- [TASK DESCRIPTION]:
Copy the result of filtering the entries below for lines that include the string "BitmapFactory".

- [INPUT RECORDS]:
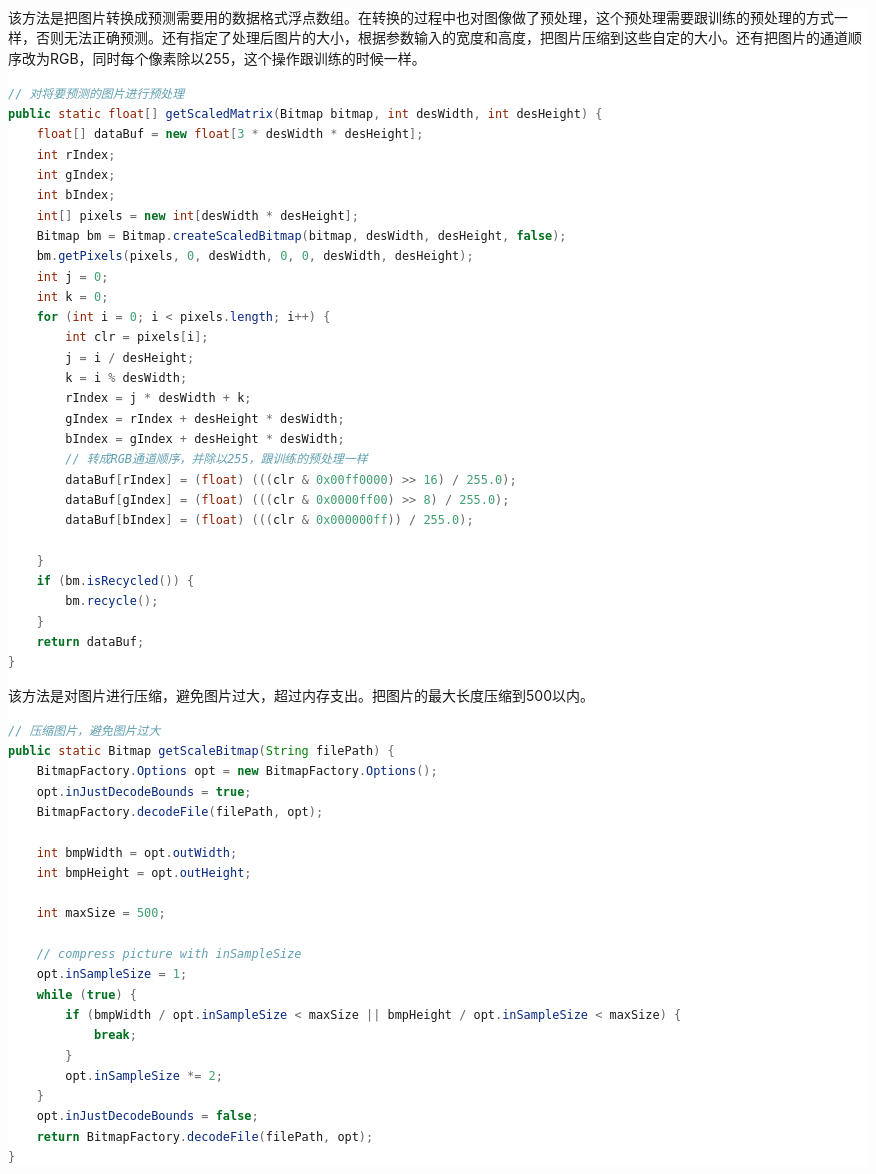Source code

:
 ```java
```

该方法是把图片转换成预测需要用的数据格式浮点数组。在转换的过程中也对图像做了预处理，这个预处理需要跟训练的预处理的方式一样，否则无法正确预测。还有指定了处理后图片的大小，根据参数输入的宽度和高度，把图片压缩到这些自定的大小。还有把图片的通道顺序改为RGB，同时每个像素除以255，这个操作跟训练的时候一样。
```java
// 对将要预测的图片进行预处理
public static float[] getScaledMatrix(Bitmap bitmap, int desWidth, int desHeight) {
    float[] dataBuf = new float[3 * desWidth * desHeight];
    int rIndex;
    int gIndex;
    int bIndex;
    int[] pixels = new int[desWidth * desHeight];
    Bitmap bm = Bitmap.createScaledBitmap(bitmap, desWidth, desHeight, false);
    bm.getPixels(pixels, 0, desWidth, 0, 0, desWidth, desHeight);
    int j = 0;
    int k = 0;
    for (int i = 0; i < pixels.length; i++) {
        int clr = pixels[i];
        j = i / desHeight;
        k = i % desWidth;
        rIndex = j * desWidth + k;
        gIndex = rIndex + desHeight * desWidth;
        bIndex = gIndex + desHeight * desWidth;
        // 转成RGB通道顺序，并除以255，跟训练的预处理一样
        dataBuf[rIndex] = (float) (((clr & 0x00ff0000) >> 16) / 255.0);
        dataBuf[gIndex] = (float) (((clr & 0x0000ff00) >> 8) / 255.0);
        dataBuf[bIndex] = (float) (((clr & 0x000000ff)) / 255.0);

    }
    if (bm.isRecycled()) {
        bm.recycle();
    }
    return dataBuf;
}
```

该方法是对图片进行压缩，避免图片过大，超过内存支出。把图片的最大长度压缩到500以内。
```java
// 压缩图片，避免图片过大
public static Bitmap getScaleBitmap(String filePath) {
    BitmapFactory.Options opt = new BitmapFactory.Options();
    opt.inJustDecodeBounds = true;
    BitmapFactory.decodeFile(filePath, opt);

    int bmpWidth = opt.outWidth;
    int bmpHeight = opt.outHeight;

    int maxSize = 500;

    // compress picture with inSampleSize
    opt.inSampleSize = 1;
    while (true) {
        if (bmpWidth / opt.inSampleSize < maxSize || bmpHeight / opt.inSampleSize < maxSize) {
            break;
        }
        opt.inSampleSize *= 2;
    }
    opt.inJustDecodeBounds = false;
    return BitmapFactory.decodeFile(filePath, opt);
}
```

- [SOLUTION FOR THIS EXERCISE]:
    BitmapFactory.Options opt = new BitmapFactory.Options();
    BitmapFactory.decodeFile(filePath, opt);
    return BitmapFactory.decodeFile(filePath, opt);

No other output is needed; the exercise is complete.